This Rickety Bridge Between Two High-Rises In China Can’t Be Legal 

This Rickety Bridge Between Two High-Rises In China Can’t Be Legal 

We’ve seen some pretty incredible ad hoc architecture on China’s high-rises — this alpine rooftop mansion should jog your memory — but we may now have a challenger for craziest illegal addition: A bridge built between two different apartment buildings built by and for a lone resident.

According to Chinese news service CRI, the addition connects two high-rises in Nanning, a city in the south about 400km west of Hong Kong. “The corridor connects two buildings in a residential district, but was built and is used by a single owner,” says CRI, adding that it causes “a safety hazard to passers-by walking below.” Meanwhile, Designboom points out that such a structure would be dubious during a typhoon — not to mention the Monsoon rains of which subtropical Nanning gets a bit. Shanghaist says the bridge isn’t even open to other residents — it’s for one owner and one owner only.

Dangerous and ill-advised though it is, you kind of have to admire the sheer bravado it took to build it.
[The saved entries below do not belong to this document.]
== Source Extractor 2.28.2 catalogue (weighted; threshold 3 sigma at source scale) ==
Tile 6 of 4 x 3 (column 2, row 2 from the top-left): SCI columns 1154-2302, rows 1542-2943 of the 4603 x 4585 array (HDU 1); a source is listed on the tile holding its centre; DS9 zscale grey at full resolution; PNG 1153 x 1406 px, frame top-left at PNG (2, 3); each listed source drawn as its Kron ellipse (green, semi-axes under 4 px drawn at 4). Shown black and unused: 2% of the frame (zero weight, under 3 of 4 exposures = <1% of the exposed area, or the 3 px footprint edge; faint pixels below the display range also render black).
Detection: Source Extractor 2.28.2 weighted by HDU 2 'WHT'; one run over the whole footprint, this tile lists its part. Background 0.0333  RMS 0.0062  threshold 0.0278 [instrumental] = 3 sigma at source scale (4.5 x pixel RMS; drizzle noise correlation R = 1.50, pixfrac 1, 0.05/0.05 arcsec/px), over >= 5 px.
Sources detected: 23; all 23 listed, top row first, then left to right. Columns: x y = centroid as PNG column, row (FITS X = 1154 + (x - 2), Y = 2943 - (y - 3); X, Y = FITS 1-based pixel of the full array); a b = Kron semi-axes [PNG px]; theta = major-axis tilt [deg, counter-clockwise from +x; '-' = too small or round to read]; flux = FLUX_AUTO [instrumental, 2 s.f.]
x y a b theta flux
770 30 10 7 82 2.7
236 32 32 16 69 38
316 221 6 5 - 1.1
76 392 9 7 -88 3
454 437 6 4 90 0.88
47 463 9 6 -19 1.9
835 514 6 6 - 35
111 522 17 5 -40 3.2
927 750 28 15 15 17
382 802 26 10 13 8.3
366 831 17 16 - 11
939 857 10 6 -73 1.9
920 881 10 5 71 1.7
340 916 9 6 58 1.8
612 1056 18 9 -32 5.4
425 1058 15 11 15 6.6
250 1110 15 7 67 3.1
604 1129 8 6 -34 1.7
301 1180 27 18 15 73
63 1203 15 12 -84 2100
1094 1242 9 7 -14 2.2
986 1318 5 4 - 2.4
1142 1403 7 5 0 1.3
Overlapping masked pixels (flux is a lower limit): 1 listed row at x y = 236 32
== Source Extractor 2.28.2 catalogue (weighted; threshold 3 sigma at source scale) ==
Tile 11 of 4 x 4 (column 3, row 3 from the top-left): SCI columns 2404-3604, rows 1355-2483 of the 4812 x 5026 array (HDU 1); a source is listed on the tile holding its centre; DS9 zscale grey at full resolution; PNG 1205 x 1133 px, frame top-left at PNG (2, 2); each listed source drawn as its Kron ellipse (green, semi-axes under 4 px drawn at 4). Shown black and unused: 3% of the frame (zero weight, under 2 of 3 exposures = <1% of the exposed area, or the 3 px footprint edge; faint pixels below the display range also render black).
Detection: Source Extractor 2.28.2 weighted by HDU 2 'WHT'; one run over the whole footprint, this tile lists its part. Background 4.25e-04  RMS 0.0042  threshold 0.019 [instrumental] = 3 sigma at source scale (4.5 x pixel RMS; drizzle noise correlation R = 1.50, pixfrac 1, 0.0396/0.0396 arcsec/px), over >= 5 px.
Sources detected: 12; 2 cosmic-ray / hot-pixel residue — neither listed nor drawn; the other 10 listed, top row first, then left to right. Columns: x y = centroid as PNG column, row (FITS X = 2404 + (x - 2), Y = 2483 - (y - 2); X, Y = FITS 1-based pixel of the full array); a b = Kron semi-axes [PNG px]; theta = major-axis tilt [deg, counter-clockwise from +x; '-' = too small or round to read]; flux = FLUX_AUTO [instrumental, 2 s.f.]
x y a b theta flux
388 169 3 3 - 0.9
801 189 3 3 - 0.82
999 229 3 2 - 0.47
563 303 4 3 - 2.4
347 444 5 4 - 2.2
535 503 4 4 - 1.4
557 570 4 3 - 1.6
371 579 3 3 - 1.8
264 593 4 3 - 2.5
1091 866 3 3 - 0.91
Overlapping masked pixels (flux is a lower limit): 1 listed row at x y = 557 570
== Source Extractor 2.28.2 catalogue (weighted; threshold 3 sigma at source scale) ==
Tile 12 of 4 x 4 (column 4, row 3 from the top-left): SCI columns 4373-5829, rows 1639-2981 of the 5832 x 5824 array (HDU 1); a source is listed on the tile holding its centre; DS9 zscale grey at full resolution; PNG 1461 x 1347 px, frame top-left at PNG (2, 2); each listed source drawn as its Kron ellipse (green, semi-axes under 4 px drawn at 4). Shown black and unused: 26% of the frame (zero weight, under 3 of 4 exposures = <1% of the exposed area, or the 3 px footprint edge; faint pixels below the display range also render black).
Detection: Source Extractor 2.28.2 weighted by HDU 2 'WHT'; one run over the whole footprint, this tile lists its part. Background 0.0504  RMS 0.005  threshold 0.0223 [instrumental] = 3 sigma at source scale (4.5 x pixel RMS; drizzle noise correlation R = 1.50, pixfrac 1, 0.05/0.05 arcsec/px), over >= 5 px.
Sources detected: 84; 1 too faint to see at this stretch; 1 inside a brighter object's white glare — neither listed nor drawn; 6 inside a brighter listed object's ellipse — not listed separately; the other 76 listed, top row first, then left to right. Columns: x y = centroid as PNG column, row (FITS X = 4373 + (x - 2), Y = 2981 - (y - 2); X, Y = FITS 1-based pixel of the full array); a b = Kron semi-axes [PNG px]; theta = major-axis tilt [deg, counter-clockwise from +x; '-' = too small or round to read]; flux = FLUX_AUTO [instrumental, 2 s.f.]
Not only would you have to own two apartments in two separate buildings at roughly the same floor height, and not only would you need to evade the authorities and start building without proper permission or planning, but you’d also have to find materials and hire workers to carry out a project that’s clearly dangerous and illegal and potentially deadly. Someone really wanted to be able to walk from one bedroom to the other, and neither the law, physics or common sense could stop them.